TypeScript hooks in action

This is the one I’m most excited about. TypeScript hooks give you type safety for your deployment automation. The postup hook runs a health check with typed interfaces:

// Post-up hook - type-safe health check for deployed resources.
import { execFileSync } from "node:child_process";
import chalk from "chalk";
interface DeploymentConfig {
envName: string;
location: string;
resourceGroup: string;
subscription: string;
}
interface CheckResult {
check: string;
status: "pass" | "fail" | "skip";
message: string;
}
// Reads from azd-exported environment variables
function getEnvValue(key: string): string | null {
const value = process.env[key];
return value ? value.trim() : null;
}
function loadConfig(): DeploymentConfig {
return {
envName: getEnvValue("AZURE_ENV_NAME") ?? "",
location: getEnvValue("AZURE_LOCATION") ?? "",
resourceGroup: getEnvValue("AZURE_RESOURCE_GROUP") ?? "",
subscription: getEnvValue("AZURE_SUBSCRIPTION_ID") ?? "",
};
}
function runChecks(config: DeploymentConfig): CheckResult[] {
const results: CheckResult[] = [];
const required: (keyof DeploymentConfig)[] = [
"envName", "location", "resourceGroup", "subscription",
];
for (const key of required) {
results.push({
check: `config.${key}`,
status: config[key] ? "pass" : "fail",
message: config[key]
? `Set to '${config[key]}'`
: "Missing required value",
});
}
// Check resource group exists in Azure
if (config.resourceGroup && config.subscription) {
try {
execFileSync(
"az",
["group", "show", "-n", config.resourceGroup,
"--subscription", config.subscription],
{ encoding: "utf-8", stdio: "pipe" },
);
results.push({
check: "resource-group-exists",
status: "pass",
message: `Resource group '${config.resourceGroup}' exists`,
});
} catch {
results.push({
check: "resource-group-exists",
status: "fail",
message: `Resource group '${config.resourceGroup}' not found`,
});
}
}
return results;
}

azd runs this with npx tsx - no tsc compile step, no tsconfig.json required.
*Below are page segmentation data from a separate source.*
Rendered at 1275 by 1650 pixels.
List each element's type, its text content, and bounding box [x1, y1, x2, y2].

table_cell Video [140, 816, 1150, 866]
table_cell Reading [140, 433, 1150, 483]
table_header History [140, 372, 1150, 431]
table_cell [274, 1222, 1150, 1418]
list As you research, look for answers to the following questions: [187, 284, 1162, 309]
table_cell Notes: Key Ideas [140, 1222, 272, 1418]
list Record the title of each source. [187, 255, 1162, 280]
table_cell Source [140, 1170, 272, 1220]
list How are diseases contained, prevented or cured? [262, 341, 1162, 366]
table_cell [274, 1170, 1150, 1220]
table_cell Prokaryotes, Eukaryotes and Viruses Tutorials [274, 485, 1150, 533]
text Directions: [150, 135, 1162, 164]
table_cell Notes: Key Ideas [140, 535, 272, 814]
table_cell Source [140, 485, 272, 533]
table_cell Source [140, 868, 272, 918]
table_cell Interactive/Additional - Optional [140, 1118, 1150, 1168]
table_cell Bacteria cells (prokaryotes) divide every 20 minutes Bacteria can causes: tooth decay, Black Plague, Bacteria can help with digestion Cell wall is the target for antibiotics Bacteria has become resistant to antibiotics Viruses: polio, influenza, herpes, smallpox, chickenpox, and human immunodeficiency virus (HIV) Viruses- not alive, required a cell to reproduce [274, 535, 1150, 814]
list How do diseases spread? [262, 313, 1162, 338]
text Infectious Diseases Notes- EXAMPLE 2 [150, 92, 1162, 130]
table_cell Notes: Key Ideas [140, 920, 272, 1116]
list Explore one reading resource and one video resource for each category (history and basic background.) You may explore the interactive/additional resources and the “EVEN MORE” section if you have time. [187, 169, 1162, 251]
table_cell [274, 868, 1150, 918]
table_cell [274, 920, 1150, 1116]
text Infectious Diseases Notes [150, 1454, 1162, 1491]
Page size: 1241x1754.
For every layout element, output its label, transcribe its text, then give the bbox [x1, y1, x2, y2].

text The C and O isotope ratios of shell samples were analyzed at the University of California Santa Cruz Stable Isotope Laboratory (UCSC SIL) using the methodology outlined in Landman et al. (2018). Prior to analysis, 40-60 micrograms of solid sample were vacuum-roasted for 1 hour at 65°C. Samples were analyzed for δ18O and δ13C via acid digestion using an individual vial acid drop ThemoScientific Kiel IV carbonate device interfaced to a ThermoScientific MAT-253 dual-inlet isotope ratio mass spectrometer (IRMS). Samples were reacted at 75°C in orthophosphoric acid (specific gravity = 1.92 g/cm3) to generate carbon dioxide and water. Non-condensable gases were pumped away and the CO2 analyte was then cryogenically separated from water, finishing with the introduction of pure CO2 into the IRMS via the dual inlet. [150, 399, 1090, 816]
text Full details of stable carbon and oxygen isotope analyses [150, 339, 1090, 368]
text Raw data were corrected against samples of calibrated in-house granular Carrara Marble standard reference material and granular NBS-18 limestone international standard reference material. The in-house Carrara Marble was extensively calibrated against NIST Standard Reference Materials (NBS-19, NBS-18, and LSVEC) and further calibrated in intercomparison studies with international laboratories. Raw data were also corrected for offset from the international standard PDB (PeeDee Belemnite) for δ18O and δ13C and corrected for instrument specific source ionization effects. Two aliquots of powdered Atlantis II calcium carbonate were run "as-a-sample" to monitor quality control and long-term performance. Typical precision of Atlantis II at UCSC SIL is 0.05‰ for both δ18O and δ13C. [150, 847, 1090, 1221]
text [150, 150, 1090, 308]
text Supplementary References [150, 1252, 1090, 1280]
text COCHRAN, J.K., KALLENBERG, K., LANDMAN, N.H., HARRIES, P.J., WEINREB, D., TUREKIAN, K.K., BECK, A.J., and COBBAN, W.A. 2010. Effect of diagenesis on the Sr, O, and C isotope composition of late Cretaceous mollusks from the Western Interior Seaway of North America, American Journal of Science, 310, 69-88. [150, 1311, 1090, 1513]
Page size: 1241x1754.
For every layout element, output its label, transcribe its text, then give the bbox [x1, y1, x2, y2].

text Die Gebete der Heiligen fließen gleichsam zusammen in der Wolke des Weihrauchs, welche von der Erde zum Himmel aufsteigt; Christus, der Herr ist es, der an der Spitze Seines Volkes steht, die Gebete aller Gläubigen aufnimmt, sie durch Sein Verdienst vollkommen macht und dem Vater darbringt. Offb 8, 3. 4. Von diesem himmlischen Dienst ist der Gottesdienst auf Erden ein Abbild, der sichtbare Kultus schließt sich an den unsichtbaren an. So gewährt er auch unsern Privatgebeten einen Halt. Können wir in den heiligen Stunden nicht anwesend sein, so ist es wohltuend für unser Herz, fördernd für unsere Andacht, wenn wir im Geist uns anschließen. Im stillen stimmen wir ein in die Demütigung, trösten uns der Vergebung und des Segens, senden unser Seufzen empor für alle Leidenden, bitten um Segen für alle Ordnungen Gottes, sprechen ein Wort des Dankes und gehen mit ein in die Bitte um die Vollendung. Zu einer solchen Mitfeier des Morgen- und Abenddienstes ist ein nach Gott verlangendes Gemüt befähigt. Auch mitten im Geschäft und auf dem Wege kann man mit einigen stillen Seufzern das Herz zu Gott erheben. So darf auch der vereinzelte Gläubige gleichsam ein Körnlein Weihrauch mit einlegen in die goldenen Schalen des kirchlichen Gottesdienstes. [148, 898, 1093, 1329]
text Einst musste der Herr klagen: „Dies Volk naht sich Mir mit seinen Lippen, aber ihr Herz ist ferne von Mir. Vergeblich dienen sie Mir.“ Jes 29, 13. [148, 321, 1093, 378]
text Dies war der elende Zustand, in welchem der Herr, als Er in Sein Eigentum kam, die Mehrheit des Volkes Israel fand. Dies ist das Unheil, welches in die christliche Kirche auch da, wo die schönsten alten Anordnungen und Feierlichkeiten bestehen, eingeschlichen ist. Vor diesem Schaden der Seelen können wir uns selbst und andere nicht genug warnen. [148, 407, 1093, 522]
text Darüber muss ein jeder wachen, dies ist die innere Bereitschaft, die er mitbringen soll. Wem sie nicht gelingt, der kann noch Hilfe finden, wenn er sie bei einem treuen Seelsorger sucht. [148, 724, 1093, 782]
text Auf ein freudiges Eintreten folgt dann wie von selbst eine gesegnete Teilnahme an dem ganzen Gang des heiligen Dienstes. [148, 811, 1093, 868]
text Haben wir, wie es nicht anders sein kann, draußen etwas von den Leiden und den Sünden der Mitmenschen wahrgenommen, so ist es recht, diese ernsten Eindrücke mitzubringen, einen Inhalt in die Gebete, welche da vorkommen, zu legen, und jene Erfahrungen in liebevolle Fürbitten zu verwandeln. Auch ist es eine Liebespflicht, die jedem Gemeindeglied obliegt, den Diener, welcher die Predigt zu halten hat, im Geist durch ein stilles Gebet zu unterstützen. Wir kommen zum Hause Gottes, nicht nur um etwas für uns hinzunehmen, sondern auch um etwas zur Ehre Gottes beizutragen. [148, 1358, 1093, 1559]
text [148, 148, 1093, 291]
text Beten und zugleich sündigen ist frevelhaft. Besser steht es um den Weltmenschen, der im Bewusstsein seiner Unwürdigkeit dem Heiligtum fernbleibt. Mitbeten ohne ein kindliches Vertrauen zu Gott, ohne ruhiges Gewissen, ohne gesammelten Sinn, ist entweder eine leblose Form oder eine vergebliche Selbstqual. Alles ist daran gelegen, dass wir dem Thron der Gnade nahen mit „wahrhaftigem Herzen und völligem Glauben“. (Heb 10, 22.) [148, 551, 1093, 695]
You write TypeScript, it runs TypeScript. Here’s the output:

TypeScript postup hook running health checks with typed results showing pass/fail status

The azure.yaml

Here’s the full azure.yaml from the template. Three hooks, three languages, zero shell wrappers:

name: azd-hooks-languages
hooks:
# Python - auto venv + requirements.txt
preprovision:
run: hooks/preprovision/validate.py
# JavaScript - auto npm install from package.json
postprovision:
run: hooks/postprovision/report.js
# TypeScript - runs via npx tsx, no compile step
postup:
run: hooks/postup/healthcheck.ts
infra:
provider: bicep
path: infra

Each hook directory has its own dependency file (requirements.txt or package.json), so dependencies stay isolated per hook.

Try it out

Update to azd 1.23.15 or later, then give it a shot:

Terminal window
azd update
azd init -t jongio/azd-hooks-languages
azd up

You’ll see all three hooks fire in sequence - Python validation before provisioning, JavaScript report after provisioning, and TypeScript health check at the end.

If you hit any issues, please file them on the azd repo. This is a new feature and the more real-world usage it gets, the better we can make it. I should have pushed for this sooner - it’s one of those things that seems obvious in hindsight. Big thanks to wbreza for building it out.